Extracted data START
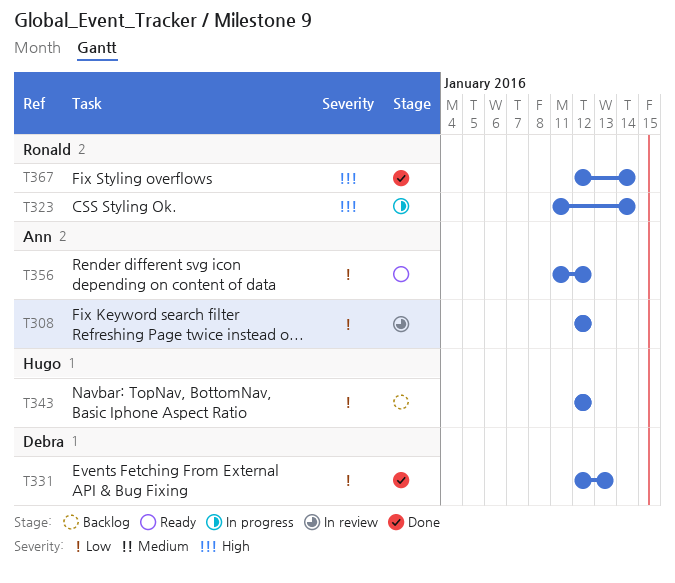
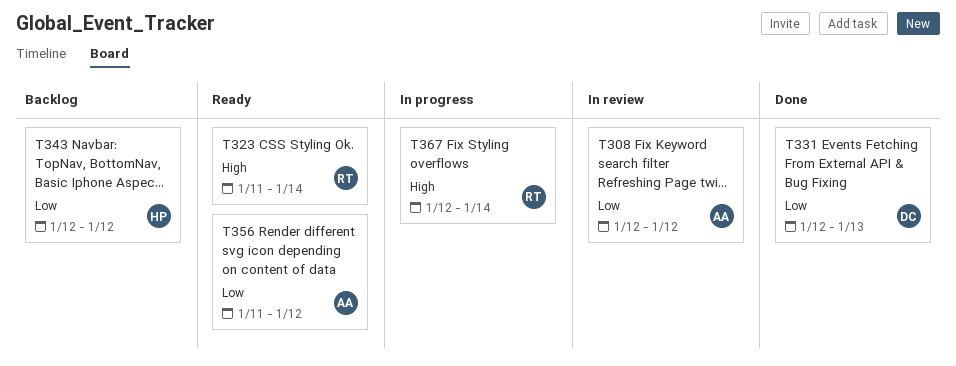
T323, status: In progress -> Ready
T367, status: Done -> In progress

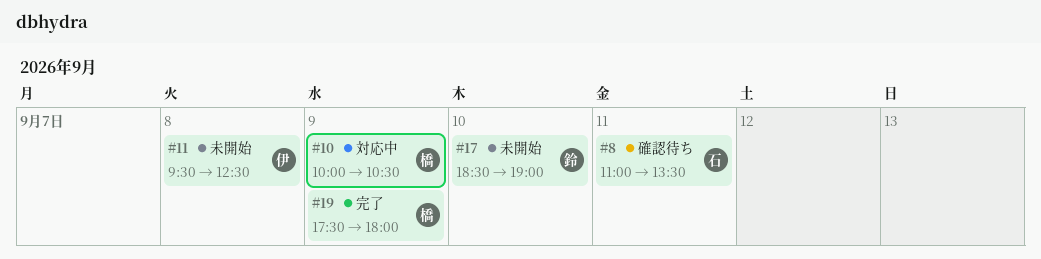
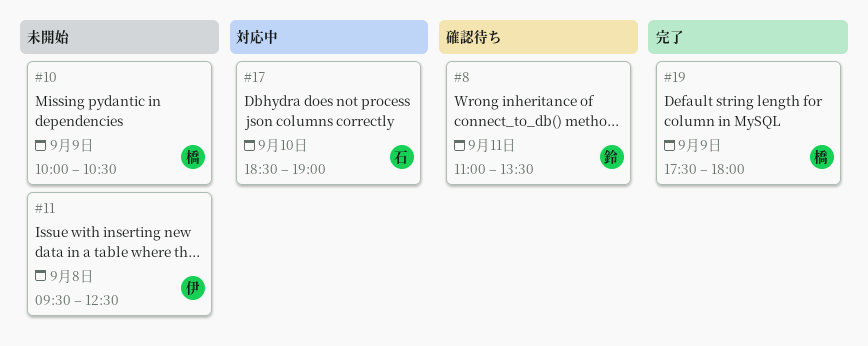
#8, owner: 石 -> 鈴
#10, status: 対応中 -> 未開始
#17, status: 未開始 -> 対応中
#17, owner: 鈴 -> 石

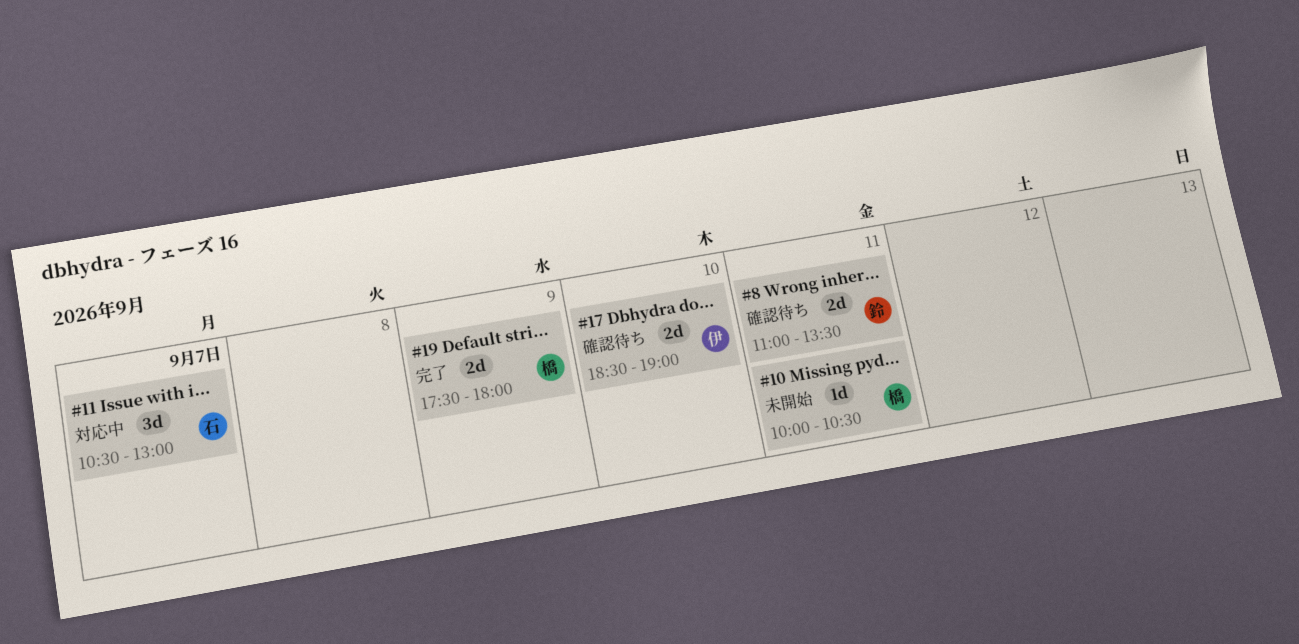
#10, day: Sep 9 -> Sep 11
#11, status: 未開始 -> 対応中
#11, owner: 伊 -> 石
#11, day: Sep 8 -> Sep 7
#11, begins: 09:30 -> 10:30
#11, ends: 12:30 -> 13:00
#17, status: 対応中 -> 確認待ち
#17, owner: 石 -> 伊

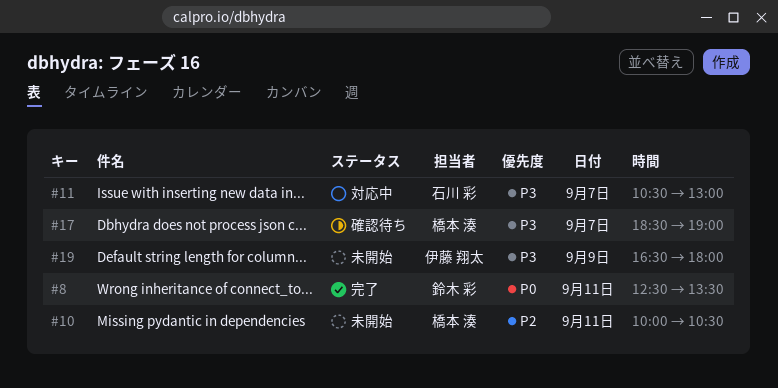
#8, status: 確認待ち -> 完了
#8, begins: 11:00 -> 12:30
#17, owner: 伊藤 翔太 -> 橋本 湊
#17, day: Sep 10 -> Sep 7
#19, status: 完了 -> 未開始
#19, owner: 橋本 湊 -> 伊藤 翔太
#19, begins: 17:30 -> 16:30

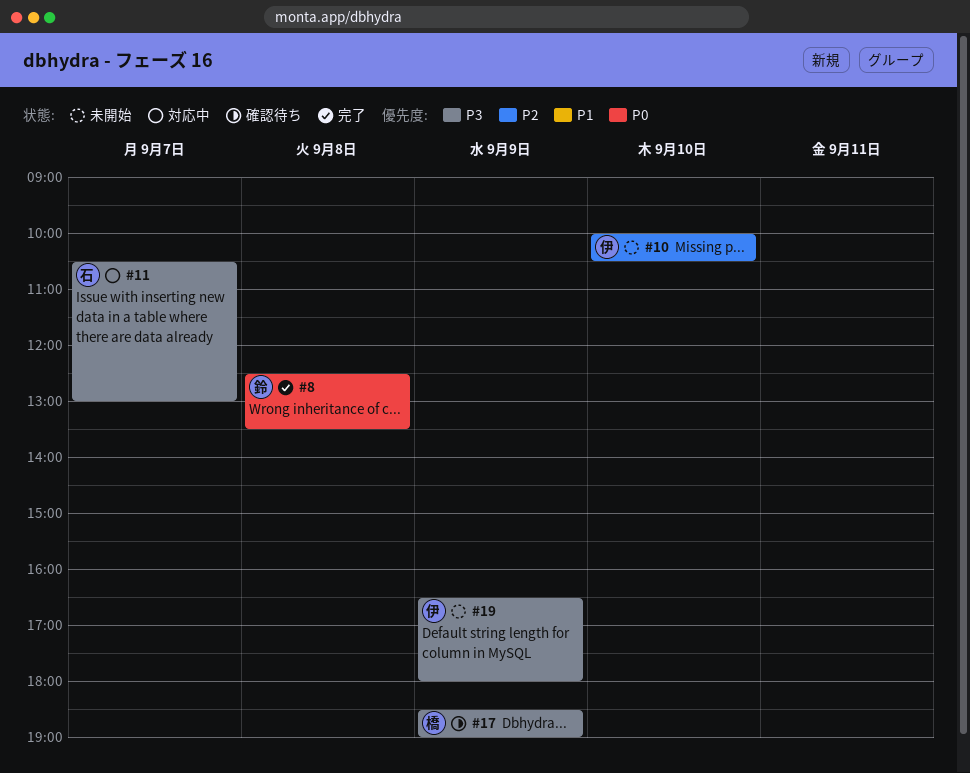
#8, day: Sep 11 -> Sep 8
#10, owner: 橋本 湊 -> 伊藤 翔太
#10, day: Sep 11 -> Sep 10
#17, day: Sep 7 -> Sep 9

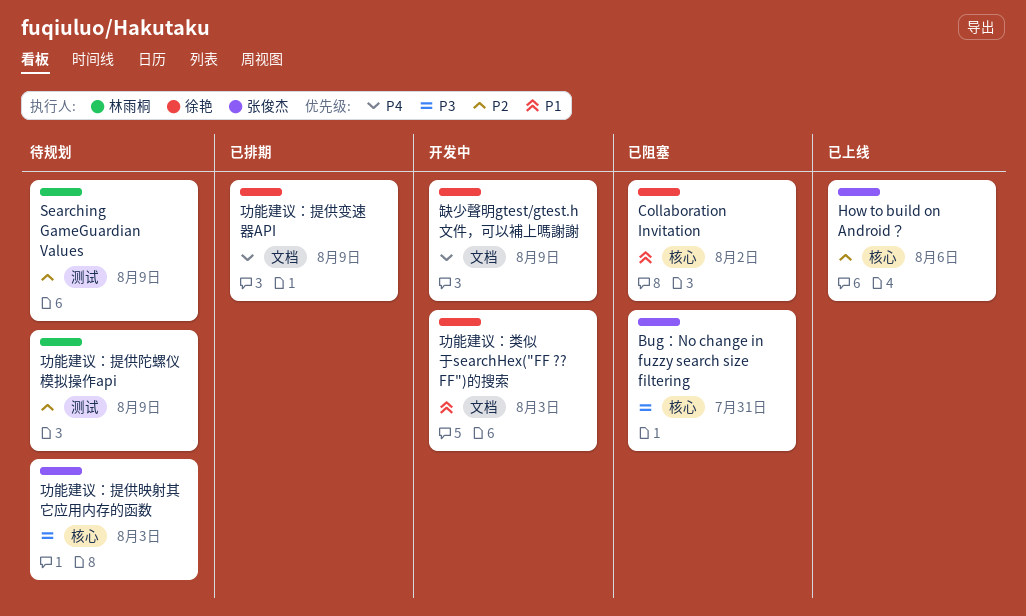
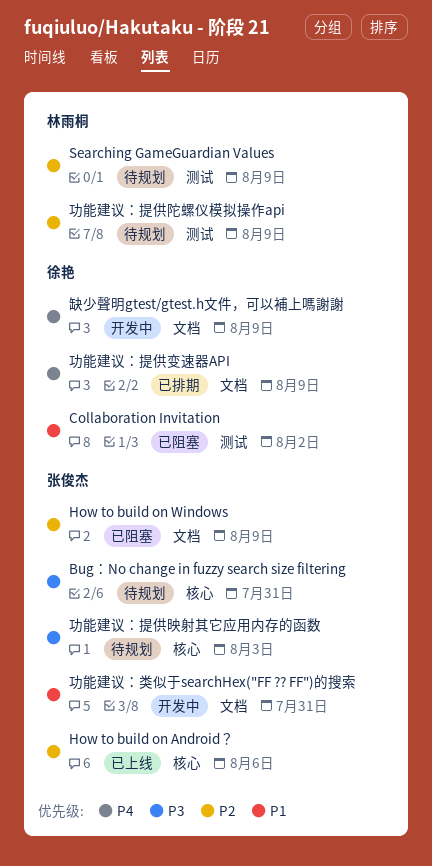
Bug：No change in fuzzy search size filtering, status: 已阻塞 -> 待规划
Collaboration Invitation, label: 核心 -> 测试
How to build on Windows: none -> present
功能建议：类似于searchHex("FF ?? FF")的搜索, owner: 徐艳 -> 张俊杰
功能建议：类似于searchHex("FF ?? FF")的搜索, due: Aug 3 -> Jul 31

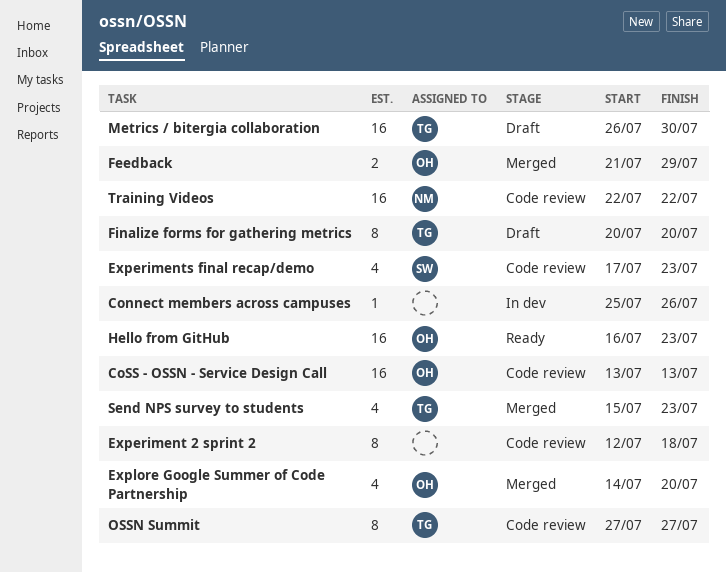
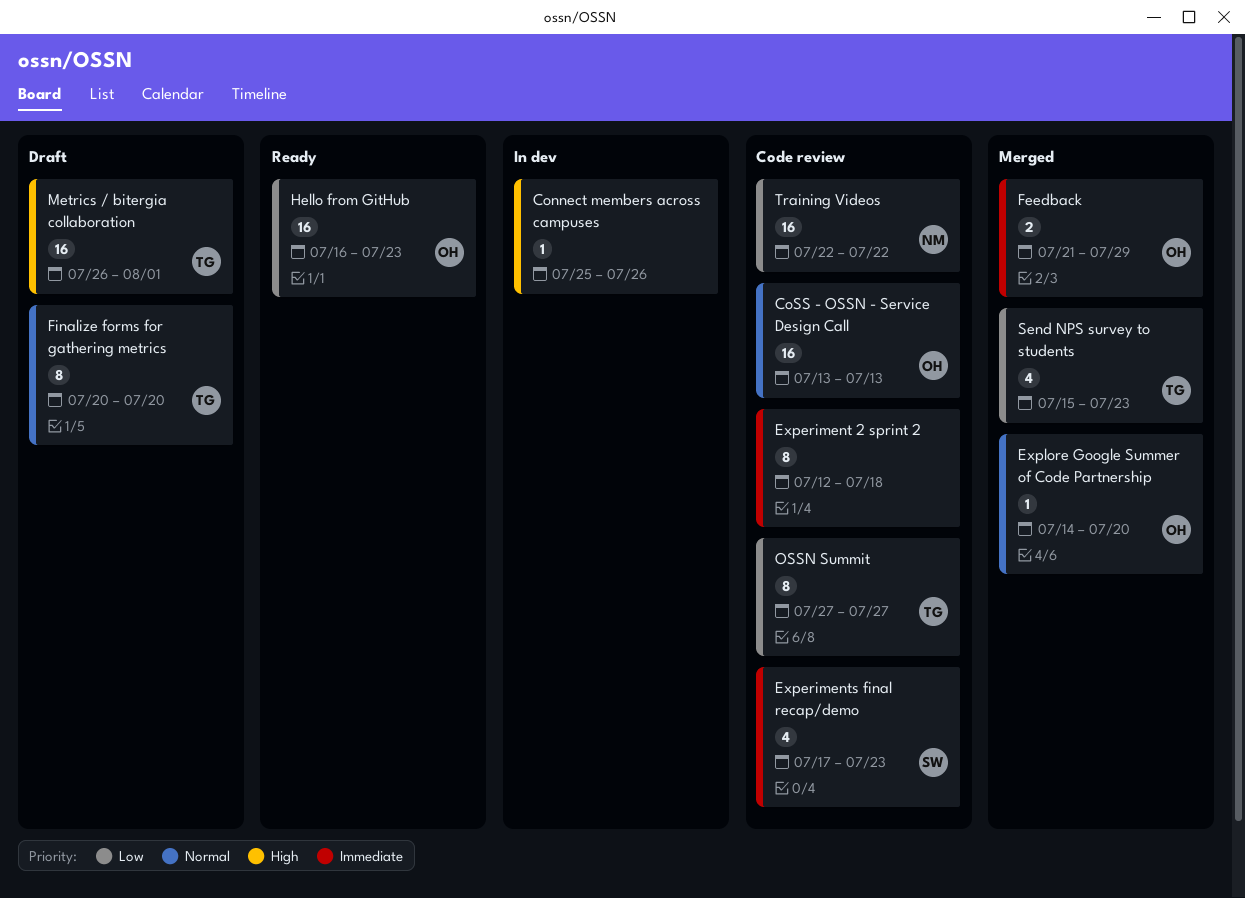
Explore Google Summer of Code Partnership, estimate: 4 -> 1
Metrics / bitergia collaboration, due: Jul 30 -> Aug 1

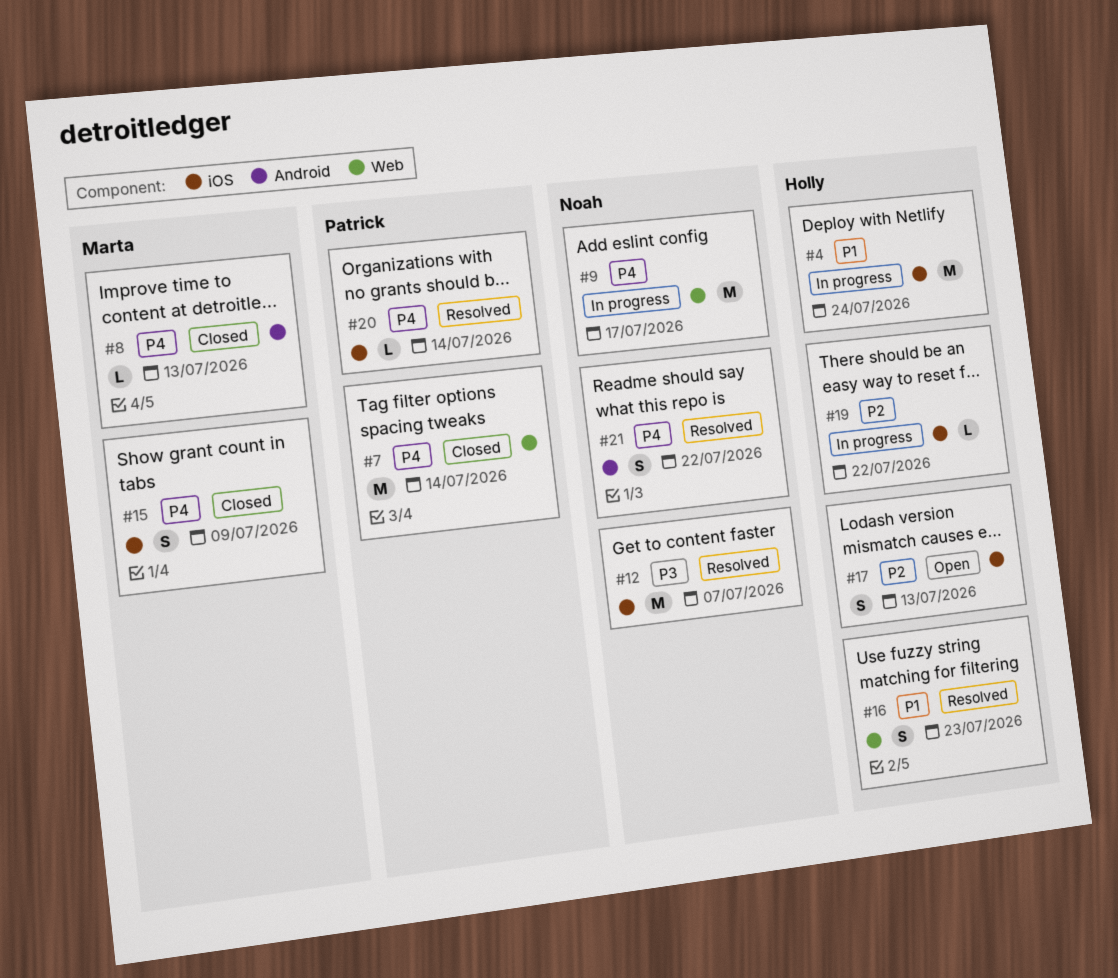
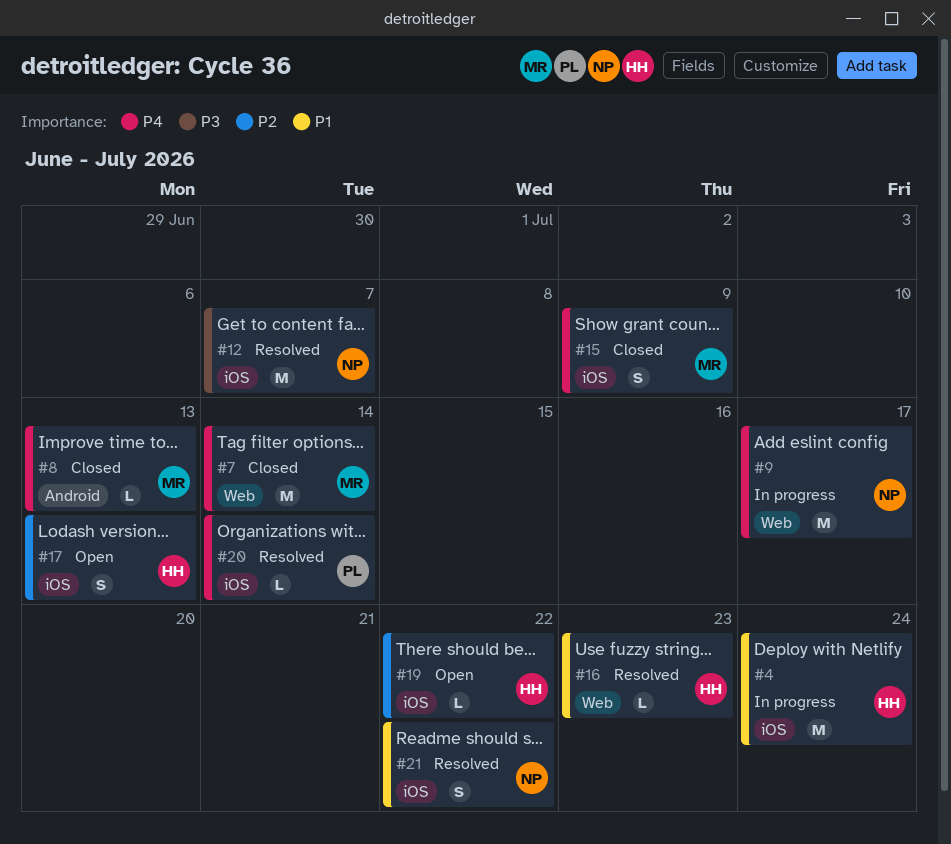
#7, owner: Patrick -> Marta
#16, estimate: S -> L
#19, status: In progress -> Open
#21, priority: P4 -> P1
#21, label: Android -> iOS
Extracted data END
Your instructions: Apart from the pictures, every line of the data above should be given again exactly.

Result:
T323, status: In progress -> Ready
T367, status: Done -> In progress

#8, owner: 石 -> 鈴
#10, status: 対応中 -> 未開始
#17, status: 未開始 -> 対応中
#17, owner: 鈴 -> 石

#10, day: Sep 9 -> Sep 11
#11, status: 未開始 -> 対応中
#11, owner: 伊 -> 石
#11, day: Sep 8 -> Sep 7
#11, begins: 09:30 -> 10:30
#11, ends: 12:30 -> 13:00
#17, status: 対応中 -> 確認待ち
#17, owner: 石 -> 伊

#8, status: 確認待ち -> 完了
#8, begins: 11:00 -> 12:30
#17, owner: 伊藤 翔太 -> 橋本 湊
#17, day: Sep 10 -> Sep 7
#19, status: 完了 -> 未開始
#19, owner: 橋本 湊 -> 伊藤 翔太
#19, begins: 17:30 -> 16:30

#8, day: Sep 11 -> Sep 8
#10, owner: 橋本 湊 -> 伊藤 翔太
#10, day: Sep 11 -> Sep 10
#17, day: Sep 7 -> Sep 9

Bug：No change in fuzzy search size filtering, status: 已阻塞 -> 待规划
Collaboration Invitation, label: 核心 -> 测试
How to build on Windows: none -> present
功能建议：类似于searchHex("FF ?? FF")的搜索, owner: 徐艳 -> 张俊杰
功能建议：类似于searchHex("FF ?? FF")的搜索, due: Aug 3 -> Jul 31

Explore Google Summer of Code Partnership, estimate: 4 -> 1
Metrics / bitergia collaboration, due: Jul 30 -> Aug 1

#7, owner: Patrick -> Marta
#16, estimate: S -> L
#19, status: In progress -> Open
#21, priority: P4 -> P1
#21, label: Android -> iOS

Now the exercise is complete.